Holden points out that a critical examination of Starmer’s record as Director of Public Prosecutions might have raised some warnings, in particular his conduct in the cases of Ian Tomlinson, Gary Mackinnon and Julian Assange. Criticism was absent in the mainstream press, but was covered in The Canary, a new-ish news site popular with Labour Party members. The Canary itself was taken down by a demonetising campaign orchestrated through SFFN that targeted its advertisers.

The factional battle in the Labour Party escalated as soon as Starmer’s feet were under the table. Members were investigated and expelled at a huge rate, and CLPs denied the powers to debate issues and select their MP candidates. Campaign organisations become “proscribed” and involvement, even before proscription, becomes automatic expulsion. Influential members including Ken Loach and Corbyn himself were excluded.

Yet further fraud was committed in the 2024 general election. While Labour was massively assisted by an imploding Conservative Party, the election pledges, watered down such as they were by this time, failed to materialise as soon as a “black hole” was identified in the UK accounts: winter fuel payments would have to go and the two-child benefit cap would have to stay. Austerity politics remained in place.
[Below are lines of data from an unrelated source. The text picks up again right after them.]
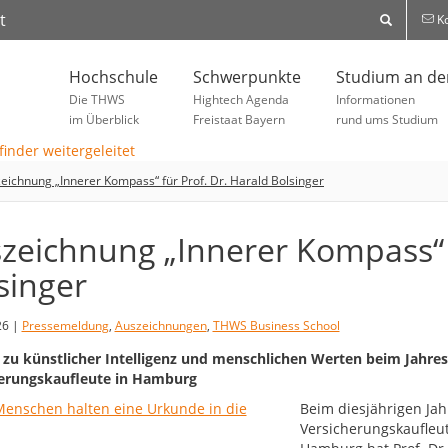
t
Ko
Hochschule
Schwerpunkte
Studium an d
Die THWS
Hightech Agenda
Informationen
im Überblick
Freistaat Bayern
rund ums Studium
eichnung „Innerer Kompass“ für Prof. Dr. Harald Bolsinger
zeichnung „Innerer Kompass“ f
singer
26 |
Pressemeldung
,
Auszeichnungen
,
THWS Business School
 zu künstlicher Intelligenz und menschlichen Werten beim Jahres
erungskaufleute in Hamburg
Beim diesjährigen Jah
Versicherungskaufleu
Despite being central to the book not much is clear about the role played by McSweeney. Indeed, it appears that he made an effort to not be the story. But it is clear that his organising and strategising was supported and funded by big businesses, often with a clear pro-zionist ideological bias.

The picture painted of the Labour Party gives serious cause for concern about its future. No-one of the Labour Together project appear to have asked themselves what kind of party it is that sees its own membership as a problem, and offers nothing to key constituencies that are supposed to vote for it.

Tony Benn famously described the Labour Party as a party with socialists in it. But what is the Labour right for? In power its policies are indistinguishable from its conservative predecessor and its factional control is ruthless.

Questions arise for members of the Labour Party. Why would one join a party where being a member means only paying subs and having no voice? Why would one join a party which is itself host to the enemies not only of socialism but of mild social democratic reform? Why would anyone on the left join an organisation that required you to battle the party bureaucracy before you could battle the true political opposition?

Is the Labour Party is a bastion of the ruling class, and nothing but the continuity Conservative Party? Is it only there to give the illusion of change? Unions will need to consider why they continue to fund such a party alongside big business interests.

Holden’s work leaves many threads dangling. Lenin once suggested that the correct way to support Labour was the way a rope supports the hanging man. Perhaps some of these threads might best be used to make that rope.